Die Rückblenden zeigen, wie Jim zu dem wurde, der er im Alter ist, sie zeigen aber auch, wie sehr ihm die Vögel am Herzen lagen, wie geschickt und wie begabt er darin war, die Tiere einmal zu kennen und zu klassifizieren und dann auch zu präparieren, er war ein Spezialist und ein begabter Vogelkundler.
Das Buch ist sehr vielschichtig und bietet neben dem eigentlichen Erzählstrang noch sehr sehr viel Nachdenkenswertes. Ganz besonders gut hat mir gefallen, wie es Alice Greenway gelingt fast wie im Nebenbei ganz lapidar verschiedene Ansichten nebeneinander zu stellen - Jims Kriegserlebnisse, die ihn verrohen lassen und auch dazu bringen, sein Geschick im Häuten von Tieren zu pervertieren wird den Gebräuchen der 'primitiven' Kulturen der Salomon-Inseln gegenübergestellt - der angemessen Umgang mit Toten wird thematisiert und ganz leise und sehr wertfrei werden grundverschiedene Umgangsweisen geschildert - nie so, dass ich mich belehrt fühlte - aber doch so, dass ich immer wieder darüber nachdenke.

ARBEITSAUFTRAG 1: Tausche im Auszug über das Buch „Kriegserlebnisse“ gegen „Kriegserfahrungen“ aus und gib dabei den Abschnitt zwischen „Das Buch ist“ und „wieder darüber nachdenke.“ einschließlich wieder.
Der Auszug und die Einträge haben nichts miteinander zu tun.

DATENSÄTZE:
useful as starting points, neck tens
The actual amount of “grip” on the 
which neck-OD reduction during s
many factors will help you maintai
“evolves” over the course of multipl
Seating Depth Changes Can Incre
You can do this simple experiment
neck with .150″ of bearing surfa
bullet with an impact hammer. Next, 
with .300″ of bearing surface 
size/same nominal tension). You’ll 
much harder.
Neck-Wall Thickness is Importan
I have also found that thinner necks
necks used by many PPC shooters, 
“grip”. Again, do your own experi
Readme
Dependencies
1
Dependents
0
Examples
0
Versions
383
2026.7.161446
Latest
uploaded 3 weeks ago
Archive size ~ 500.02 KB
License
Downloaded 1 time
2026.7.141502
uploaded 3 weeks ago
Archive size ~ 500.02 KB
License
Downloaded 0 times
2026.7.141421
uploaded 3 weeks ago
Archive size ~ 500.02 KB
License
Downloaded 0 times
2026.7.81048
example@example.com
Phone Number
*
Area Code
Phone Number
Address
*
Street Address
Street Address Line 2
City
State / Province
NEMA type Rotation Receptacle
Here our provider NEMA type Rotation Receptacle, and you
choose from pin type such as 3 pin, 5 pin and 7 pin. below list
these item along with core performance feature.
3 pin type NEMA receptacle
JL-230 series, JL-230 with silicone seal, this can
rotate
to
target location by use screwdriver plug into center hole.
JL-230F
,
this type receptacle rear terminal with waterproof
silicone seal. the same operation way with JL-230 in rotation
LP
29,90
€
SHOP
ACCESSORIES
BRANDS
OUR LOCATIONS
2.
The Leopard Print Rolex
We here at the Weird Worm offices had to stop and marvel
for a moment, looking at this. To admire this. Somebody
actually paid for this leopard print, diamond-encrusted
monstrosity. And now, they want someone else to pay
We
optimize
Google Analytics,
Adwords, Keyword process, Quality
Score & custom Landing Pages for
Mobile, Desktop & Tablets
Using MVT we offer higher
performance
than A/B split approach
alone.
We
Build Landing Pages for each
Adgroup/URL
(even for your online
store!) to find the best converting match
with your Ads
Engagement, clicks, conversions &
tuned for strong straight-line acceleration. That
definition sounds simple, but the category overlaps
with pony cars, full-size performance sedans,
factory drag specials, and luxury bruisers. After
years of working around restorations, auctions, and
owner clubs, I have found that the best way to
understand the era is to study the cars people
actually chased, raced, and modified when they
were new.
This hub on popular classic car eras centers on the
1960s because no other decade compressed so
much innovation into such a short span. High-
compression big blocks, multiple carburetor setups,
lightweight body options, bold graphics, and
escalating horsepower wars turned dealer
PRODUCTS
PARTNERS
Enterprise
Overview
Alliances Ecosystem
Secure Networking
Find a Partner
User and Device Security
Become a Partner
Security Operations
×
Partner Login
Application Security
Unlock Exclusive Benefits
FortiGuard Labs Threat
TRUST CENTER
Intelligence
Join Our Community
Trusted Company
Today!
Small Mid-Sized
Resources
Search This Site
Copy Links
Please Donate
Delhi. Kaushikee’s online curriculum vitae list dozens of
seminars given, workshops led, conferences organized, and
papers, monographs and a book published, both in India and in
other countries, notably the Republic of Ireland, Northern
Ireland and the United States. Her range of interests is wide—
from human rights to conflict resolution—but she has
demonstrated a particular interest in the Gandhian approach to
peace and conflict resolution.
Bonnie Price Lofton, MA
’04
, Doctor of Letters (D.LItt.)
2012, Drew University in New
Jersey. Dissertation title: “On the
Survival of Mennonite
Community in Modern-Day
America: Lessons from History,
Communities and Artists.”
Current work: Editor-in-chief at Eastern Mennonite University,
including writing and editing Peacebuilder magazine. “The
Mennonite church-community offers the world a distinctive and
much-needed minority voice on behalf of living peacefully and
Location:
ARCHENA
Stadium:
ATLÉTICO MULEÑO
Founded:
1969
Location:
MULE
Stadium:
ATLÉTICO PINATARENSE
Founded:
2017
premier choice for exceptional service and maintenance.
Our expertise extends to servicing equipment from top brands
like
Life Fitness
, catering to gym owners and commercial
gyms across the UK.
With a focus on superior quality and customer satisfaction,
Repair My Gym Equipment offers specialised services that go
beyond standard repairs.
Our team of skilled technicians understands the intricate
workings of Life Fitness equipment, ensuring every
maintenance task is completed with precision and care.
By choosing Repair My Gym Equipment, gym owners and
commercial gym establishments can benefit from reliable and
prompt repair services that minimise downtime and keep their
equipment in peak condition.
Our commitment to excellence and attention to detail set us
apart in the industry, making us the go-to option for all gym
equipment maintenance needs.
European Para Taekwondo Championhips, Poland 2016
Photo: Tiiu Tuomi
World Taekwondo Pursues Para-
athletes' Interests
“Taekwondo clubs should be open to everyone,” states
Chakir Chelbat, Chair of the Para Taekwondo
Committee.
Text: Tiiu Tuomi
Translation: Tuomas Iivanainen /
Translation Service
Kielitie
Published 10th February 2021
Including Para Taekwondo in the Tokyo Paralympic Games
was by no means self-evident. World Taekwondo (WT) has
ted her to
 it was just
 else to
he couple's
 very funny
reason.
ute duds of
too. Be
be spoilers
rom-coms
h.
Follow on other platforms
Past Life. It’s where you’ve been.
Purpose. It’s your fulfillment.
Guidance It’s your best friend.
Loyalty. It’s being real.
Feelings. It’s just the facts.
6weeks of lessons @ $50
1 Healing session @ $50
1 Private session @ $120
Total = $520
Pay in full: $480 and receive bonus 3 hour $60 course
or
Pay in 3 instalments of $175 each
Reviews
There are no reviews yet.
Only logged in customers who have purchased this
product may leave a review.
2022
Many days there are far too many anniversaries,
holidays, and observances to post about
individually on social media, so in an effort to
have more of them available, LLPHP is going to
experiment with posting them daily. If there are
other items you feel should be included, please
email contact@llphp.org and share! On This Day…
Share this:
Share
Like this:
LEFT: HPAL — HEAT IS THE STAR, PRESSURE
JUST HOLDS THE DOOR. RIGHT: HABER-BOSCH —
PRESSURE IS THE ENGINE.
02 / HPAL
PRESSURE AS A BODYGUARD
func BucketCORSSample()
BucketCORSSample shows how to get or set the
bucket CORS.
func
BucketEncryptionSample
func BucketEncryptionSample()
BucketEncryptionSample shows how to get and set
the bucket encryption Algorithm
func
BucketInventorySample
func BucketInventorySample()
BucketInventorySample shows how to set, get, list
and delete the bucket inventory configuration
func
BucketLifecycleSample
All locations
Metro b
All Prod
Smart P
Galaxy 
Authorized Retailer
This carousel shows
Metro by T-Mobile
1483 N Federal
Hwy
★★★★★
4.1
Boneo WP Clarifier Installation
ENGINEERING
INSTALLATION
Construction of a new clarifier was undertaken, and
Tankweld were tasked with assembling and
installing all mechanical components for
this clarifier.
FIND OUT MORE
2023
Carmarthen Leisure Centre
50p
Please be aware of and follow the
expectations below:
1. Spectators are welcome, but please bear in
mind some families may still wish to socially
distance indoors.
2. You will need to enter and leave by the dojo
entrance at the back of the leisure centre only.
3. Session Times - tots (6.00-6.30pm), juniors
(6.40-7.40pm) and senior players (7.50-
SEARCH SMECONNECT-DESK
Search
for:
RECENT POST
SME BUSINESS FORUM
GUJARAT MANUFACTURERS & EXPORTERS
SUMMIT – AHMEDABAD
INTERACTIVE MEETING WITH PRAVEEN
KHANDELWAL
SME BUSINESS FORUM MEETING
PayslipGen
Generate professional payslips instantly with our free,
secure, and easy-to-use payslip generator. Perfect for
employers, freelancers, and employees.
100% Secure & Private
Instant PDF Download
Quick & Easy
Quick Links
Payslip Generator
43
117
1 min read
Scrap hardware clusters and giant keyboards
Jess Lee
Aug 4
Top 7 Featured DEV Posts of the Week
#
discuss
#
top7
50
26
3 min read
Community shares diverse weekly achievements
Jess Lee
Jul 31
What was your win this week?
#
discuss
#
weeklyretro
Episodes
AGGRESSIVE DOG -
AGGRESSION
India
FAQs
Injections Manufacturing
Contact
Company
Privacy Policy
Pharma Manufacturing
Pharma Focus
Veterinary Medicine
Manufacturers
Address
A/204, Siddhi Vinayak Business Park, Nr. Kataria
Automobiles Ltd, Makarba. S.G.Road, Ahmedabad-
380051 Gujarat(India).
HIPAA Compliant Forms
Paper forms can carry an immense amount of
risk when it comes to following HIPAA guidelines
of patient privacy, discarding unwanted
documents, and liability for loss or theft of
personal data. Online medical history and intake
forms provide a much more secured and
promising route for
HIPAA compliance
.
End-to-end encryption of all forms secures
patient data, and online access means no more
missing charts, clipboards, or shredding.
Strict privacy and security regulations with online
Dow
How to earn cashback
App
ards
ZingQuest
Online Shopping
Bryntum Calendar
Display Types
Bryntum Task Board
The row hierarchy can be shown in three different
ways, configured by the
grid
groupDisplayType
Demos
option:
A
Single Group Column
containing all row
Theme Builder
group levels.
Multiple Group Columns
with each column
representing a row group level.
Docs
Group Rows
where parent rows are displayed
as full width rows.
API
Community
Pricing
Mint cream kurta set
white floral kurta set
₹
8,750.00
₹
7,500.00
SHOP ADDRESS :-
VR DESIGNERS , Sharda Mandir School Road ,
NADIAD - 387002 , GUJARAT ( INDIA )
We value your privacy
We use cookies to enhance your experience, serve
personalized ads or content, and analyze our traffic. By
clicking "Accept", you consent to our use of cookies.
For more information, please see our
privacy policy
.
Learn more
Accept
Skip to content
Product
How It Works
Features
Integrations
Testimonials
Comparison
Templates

ARBEITSAUFTRAG 2: Wandle nur die Zeilen der Einträge vom Anfang der Einträge bis zu der Zeile mit „necks used by“ einschließlich in eine JSON-Liste von Zeichenketten um, mit einer Zeichenkette je Zeile und ohne Leerzeilen.

ANTWORT 1:
Das Buch ist sehr vielschichtig und bietet neben dem eigentlichen Erzählstrang noch sehr sehr viel Nachdenkenswertes. Ganz besonders gut hat mir gefallen, wie es Alice Greenway gelingt fast wie im Nebenbei ganz lapidar verschiedene Ansichten nebeneinander zu stellen - Jims Kriegserfahrungen, die ihn verrohen lassen und auch dazu bringen, sein Geschick im Häuten von Tieren zu pervertieren wird den Gebräuchen der 'primitiven' Kulturen der Salomon-Inseln gegenübergestellt - der angemessen Umgang mit Toten wird thematisiert und ganz leise und sehr wertfrei werden grundverschiedene Umgangsweisen geschildert - nie so, dass ich mich belehrt fühlte - aber doch so, dass ich immer wieder darüber nachdenke.

ANTWORT 2:
[
  "useful as starting points, neck tens",
  "The actual amount of “grip” on the ",
  "which neck-OD reduction during s",
  "many factors will help you maintai",
  "“evolves” over the course of multipl",
  "Seating Depth Changes Can Incre",
  "You can do this simple experiment",
  "neck with .150″ of bearing surfa",
  "bullet with an impact hammer. Next, ",
  "with .300″ of bearing surface ",
  "size/same nominal tension). You’ll ",
  "much harder.",
  "Neck-Wall Thickness is Importan",
  "I have also found that thinner necks",
  "necks used by many PPC shooters, "
]